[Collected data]

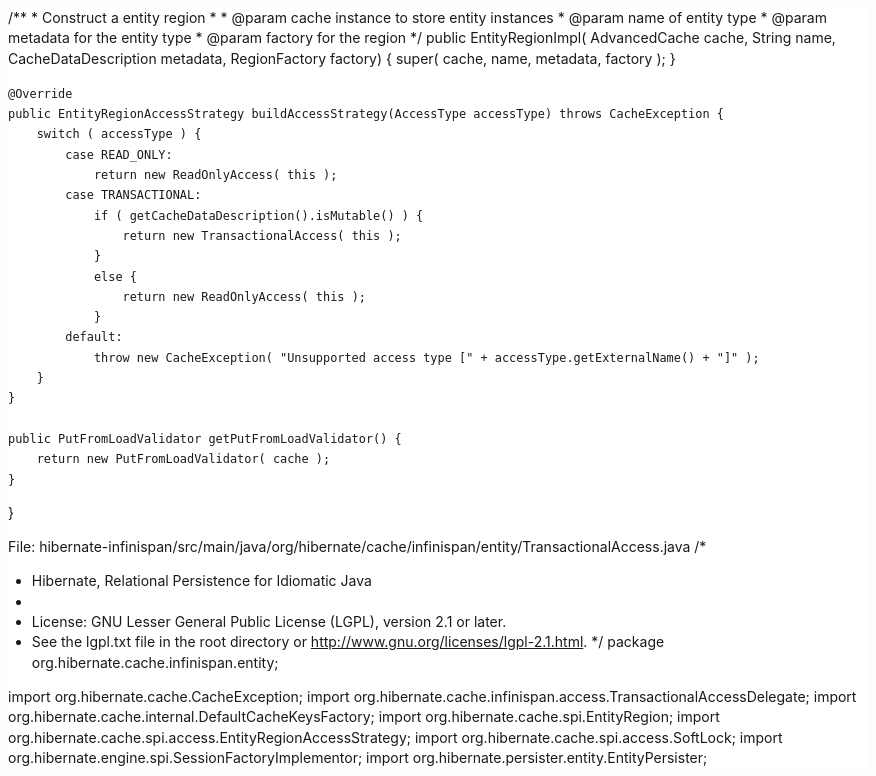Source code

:    /**
    * Construct a entity region
    *
    * @param cache instance to store entity instances
    * @param name of entity type
    * @param metadata for the entity type
    * @param factory for the region
    */
	public EntityRegionImpl(
			AdvancedCache cache, String name,
			CacheDataDescription metadata, RegionFactory factory) {
		super( cache, name, metadata, factory );
	}

	@Override
	public EntityRegionAccessStrategy buildAccessStrategy(AccessType accessType) throws CacheException {
		switch ( accessType ) {
			case READ_ONLY:
				return new ReadOnlyAccess( this );
			case TRANSACTIONAL:
				if ( getCacheDataDescription().isMutable() ) {
					return new TransactionalAccess( this );
				}
				else {
					return new ReadOnlyAccess( this );
				}
			default:
				throw new CacheException( "Unsupported access type [" + accessType.getExternalName() + "]" );
		}
	}

	public PutFromLoadValidator getPutFromLoadValidator() {
		return new PutFromLoadValidator( cache );
	}

}


File: hibernate-infinispan/src/main/java/org/hibernate/cache/infinispan/entity/TransactionalAccess.java
/*
 * Hibernate, Relational Persistence for Idiomatic Java
 *
 * License: GNU Lesser General Public License (LGPL), version 2.1 or later.
 * See the lgpl.txt file in the root directory or <http://www.gnu.org/licenses/lgpl-2.1.html>.
 */
package org.hibernate.cache.infinispan.entity;

import org.hibernate.cache.CacheException;
import org.hibernate.cache.infinispan.access.TransactionalAccessDelegate;
import org.hibernate.cache.internal.DefaultCacheKeysFactory;
import org.hibernate.cache.spi.EntityRegion;
import org.hibernate.cache.spi.access.EntityRegionAccessStrategy;
import org.hibernate.cache.spi.access.SoftLock;
import org.hibernate.engine.spi.SessionFactoryImplementor;
import org.hibernate.persister.entity.EntityPersister;
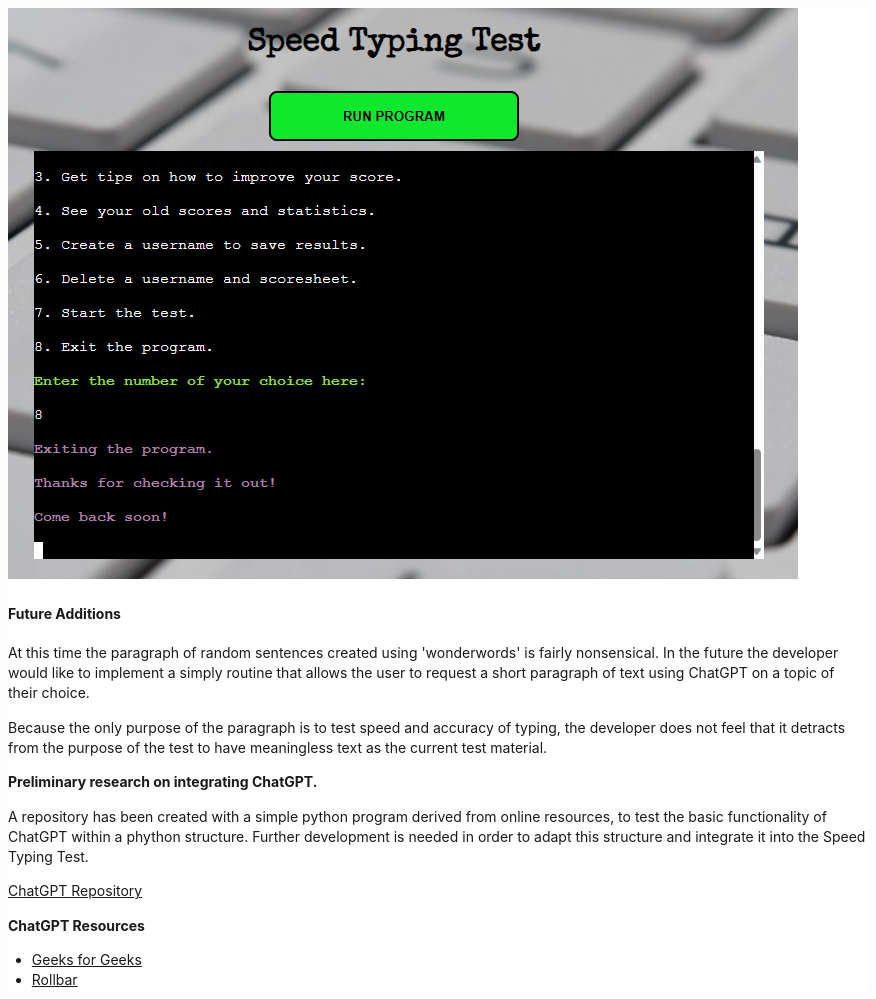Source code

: ![Exit Program](docs/exitprogram.png)


#### Future Additions

At this time the paragraph of random sentences created using 'wonderwords' is fairly nonsensical. In the future the developer would like to implement a simply routine that allows the user to request a short paragraph of text using ChatGPT on a topic of their choice. 

Because the only purpose of the paragraph is to test speed and accuracy of typing, the developer does not feel that it detracts from the purpose of the test to have meaningless text as the current test material. 

**Preliminary research on integrating ChatGPT.**

A repository has been created with a simple python program derived from online resources, to test the basic functionality of ChatGPT within a phython structure. Further development is needed in order to adapt this structure and integrate it into the Speed Typing Test.

[ChatGPT Repository](https://github.com/URiem/chatgpt-trial)

**ChatGPT Resources**

- [Geeks for Geeks](https://www.geeksforgeeks.org/how-to-use-chatgpt-api-in-python/)
- [Rollbar](https://rollbar.com/blog/how-to-integrate-chatgpt-into-your-python-script/)
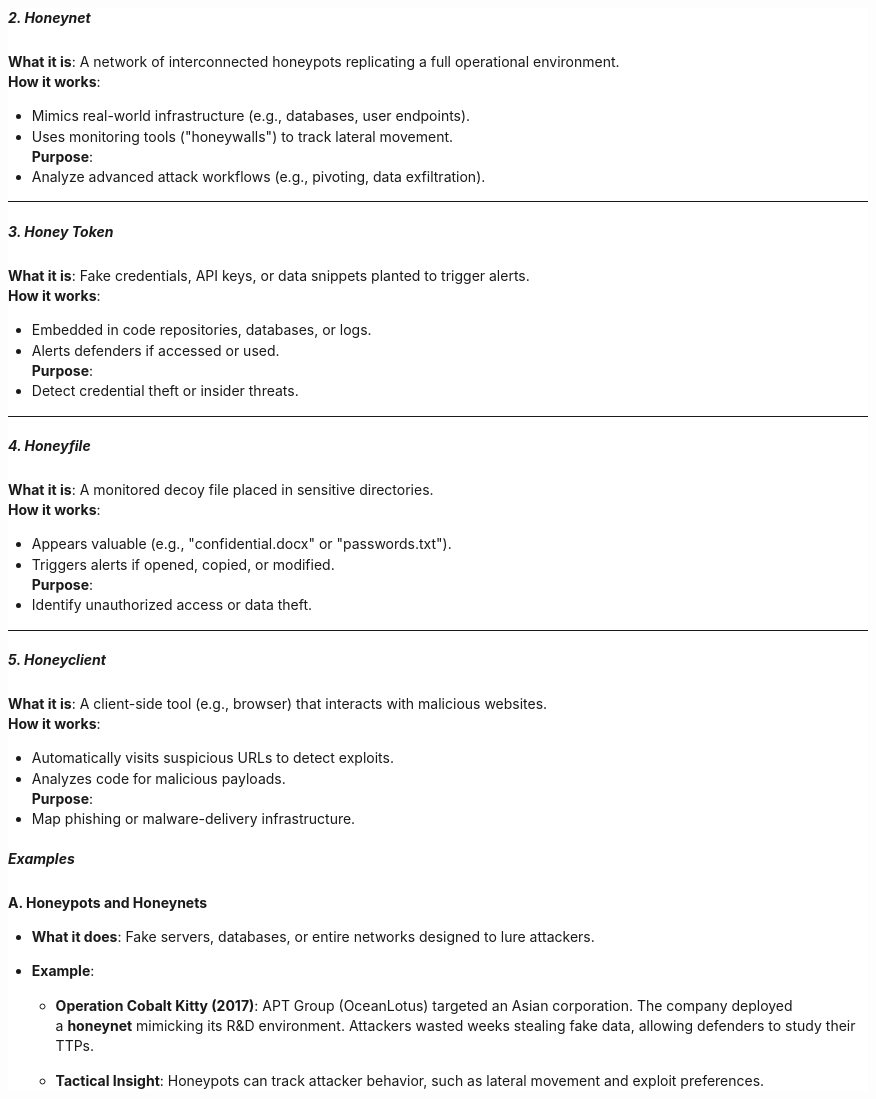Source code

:##### **2. Honeynet**

**What it is**: A network of interconnected honeypots replicating a full operational environment.  
**How it works**:

- Mimics real-world infrastructure (e.g., databases, user endpoints).
- Uses monitoring tools ("honeywalls") to track lateral movement.  
    **Purpose**:
- Analyze advanced attack workflows (e.g., pivoting, data exfiltration).
    
---
##### **3. Honey Token**

**What it is**: Fake credentials, API keys, or data snippets planted to trigger alerts.  
**How it works**:

- Embedded in code repositories, databases, or logs.
- Alerts defenders if accessed or used.  
    **Purpose**:
- Detect credential theft or insider threats.

---
##### **4. Honeyfile**

**What it is**: A monitored decoy file placed in sensitive directories.  
**How it works**:

- Appears valuable (e.g., "confidential.docx" or "passwords.txt").
- Triggers alerts if opened, copied, or modified.  
    **Purpose**:
- Identify unauthorized access or data theft.
    
---
##### **5. Honeyclient**

**What it is**: A client-side tool (e.g., browser) that interacts with malicious websites.  
**How it works**:

- Automatically visits suspicious URLs to detect exploits.
- Analyzes code for malicious payloads.  
    **Purpose**:
- Map phishing or malware-delivery infrastructure.
    
##### **Examples**

**A. Honeypots and Honeynets**

- **What it does**: Fake servers, databases, or entire networks designed to lure attackers.
    
- **Example**:
    
    - **Operation Cobalt Kitty (2017)**: APT Group (OceanLotus) targeted an Asian corporation. The company deployed a **honeynet** mimicking its R&D environment. Attackers wasted weeks stealing fake data, allowing defenders to study their TTPs.
        
    - **Tactical Insight**: Honeypots can track attacker behavior, such as lateral movement and exploit preferences.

(EXERCISE BRIEF):
Report every line of the records that contains the word "metadata".

(TASK OUTPUT):
    * @param metadata for the entity type
			CacheDataDescription metadata, RegionFactory factory) {
		super( cache, name, metadata, factory );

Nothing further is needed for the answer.